Dr Tijani is also spearheading a 90,000km fibre optic deployment rollout in collaboration with the World Bank. Combining this backhaul investment with the deployment of last-mile tower infrastructure will help provide access to 25-30 million Nigerians living with little to no access to telecom infrastructure.

Under the investment the government will hold a 49% stake while private investors will contribute the remaining 51%. The towers will also be managed by towercos, with the government playing a co-investment role.





Nigeria’s telecom tower market is one of the most mature and active in Africa, boasting two major international towerco players IHS Towers and American Tower, who both recently settled a three-way build-to-suit program with market-leading MNO MTN.

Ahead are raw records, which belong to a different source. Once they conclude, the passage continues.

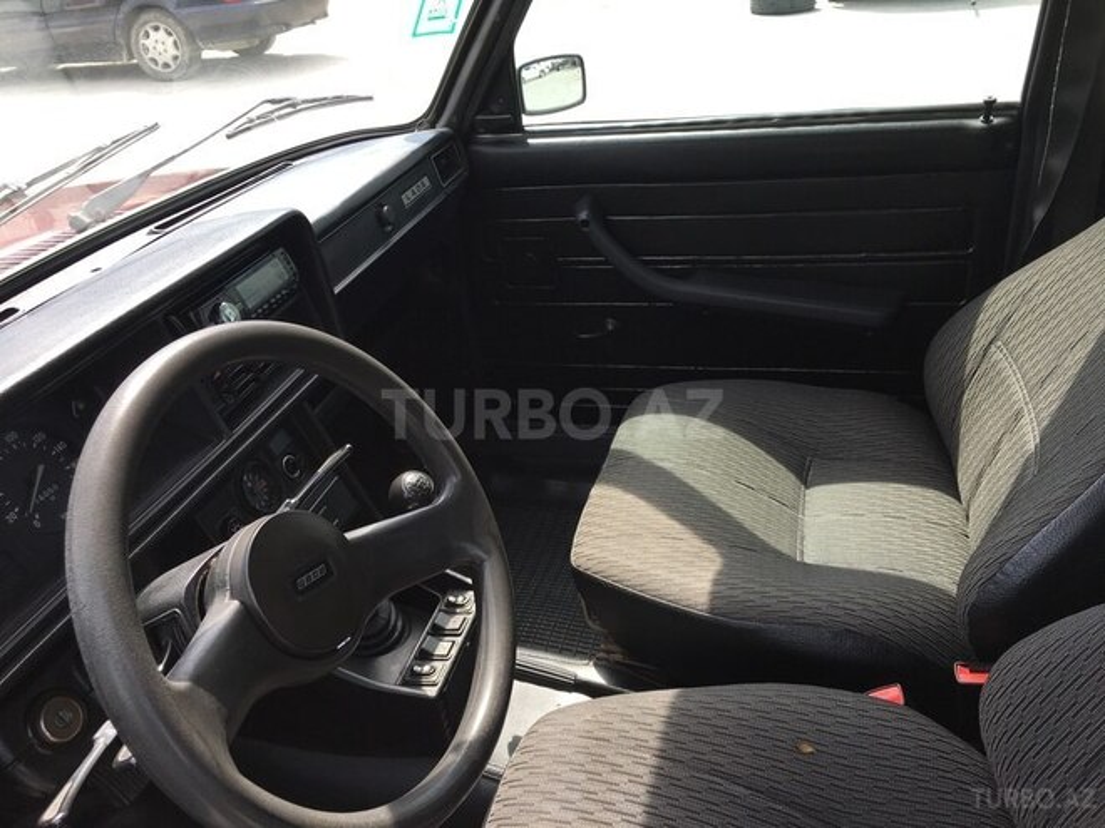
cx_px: 552
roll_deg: +6.6
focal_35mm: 29
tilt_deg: -29.7
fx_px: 926
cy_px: 414
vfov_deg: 48.2
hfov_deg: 61.7
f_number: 2.2
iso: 25
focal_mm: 4.15
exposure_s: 1/174
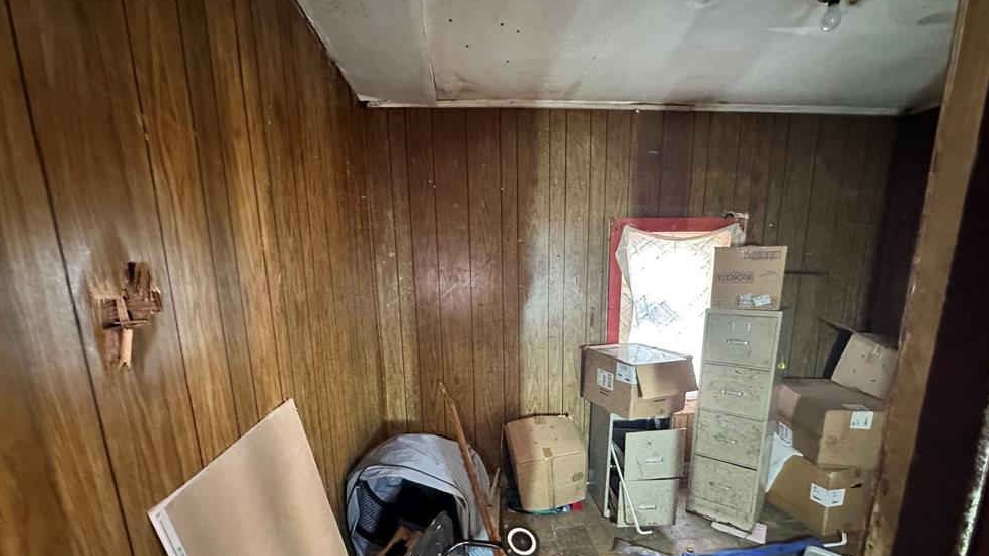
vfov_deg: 65.7
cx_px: 501
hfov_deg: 99.4
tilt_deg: -9.0
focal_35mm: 16
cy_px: 359
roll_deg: +1.2
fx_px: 420
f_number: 2.2
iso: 1000
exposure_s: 1/30
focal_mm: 2.22
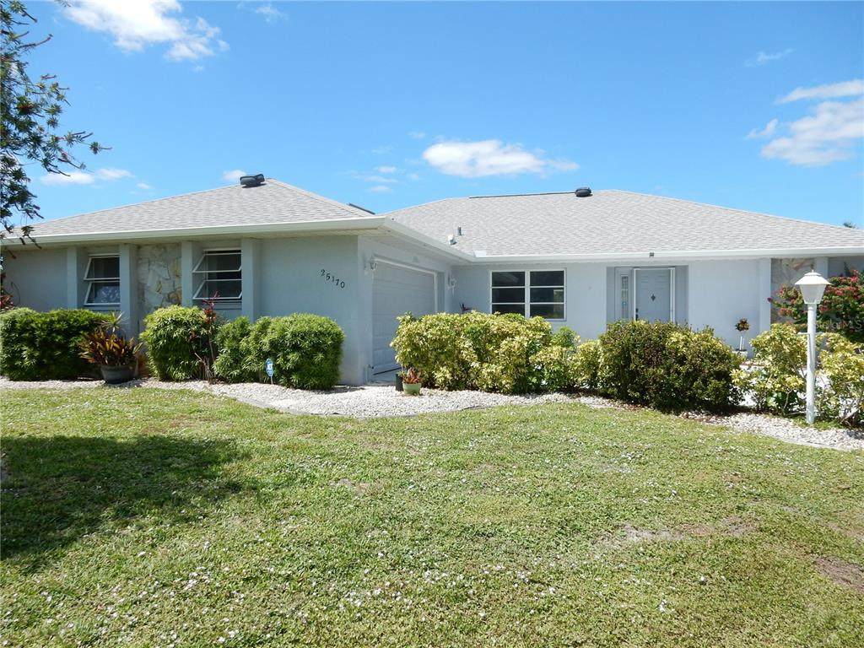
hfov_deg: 69.4
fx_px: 624
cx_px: 432
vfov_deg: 54.9
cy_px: 324
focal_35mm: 25
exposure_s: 1/1000
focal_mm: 4.5
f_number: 3.7
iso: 125
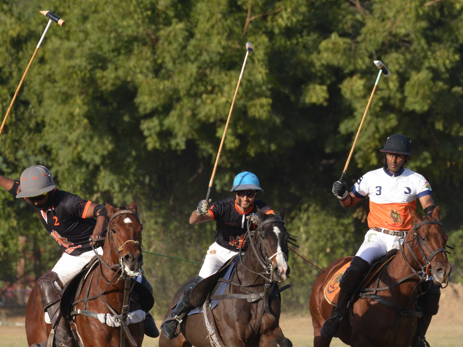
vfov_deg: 1.5
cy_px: 321
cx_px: 32
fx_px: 13588
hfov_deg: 2.0
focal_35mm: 1016
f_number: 10
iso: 800
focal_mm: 440
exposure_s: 1/800
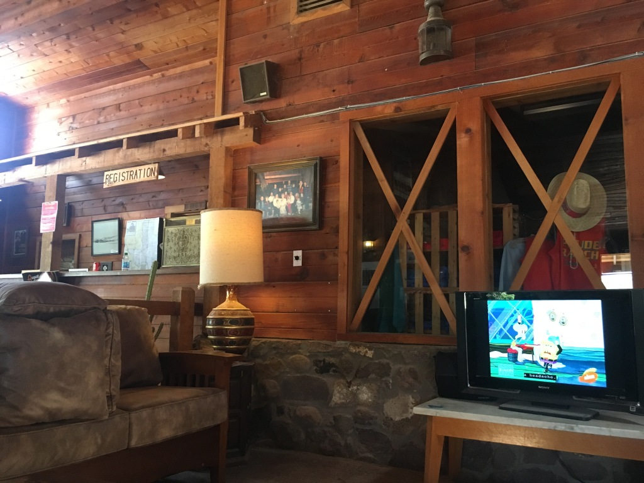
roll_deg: -0.8
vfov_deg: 48.2
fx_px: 540
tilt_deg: +8.6
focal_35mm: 29
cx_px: 322
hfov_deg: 61.7
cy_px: 242
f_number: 2.2
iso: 200
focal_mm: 4.15
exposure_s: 1/30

Pan African Towers sits as the largest Nigerian towerco, followed by a long tail-end of small towercos all providing build-to-suit, rural and network-as-a-service services predominantly for MTN and Airtel Africa, who are driving most of Nigeria’s active network investment.

The crash of the Nigerian Naira in 2023 resulted in significant foreign exchange depreciation. Since the majority of networking investment capex is in US$, this hit the telecom sector particularly hard, with MTN, Airtel, IHS Towers, and American Tower all recording significant losses due to FX, despite the strong organic growth figures.

This in turn has dampened network expansion investment, seeing new tower numbers declining over the past 24 months. Fresh capital from the government will help support ongoing demand for telecom infrastructure and prop up demand for new towers while the market continues to stabilise.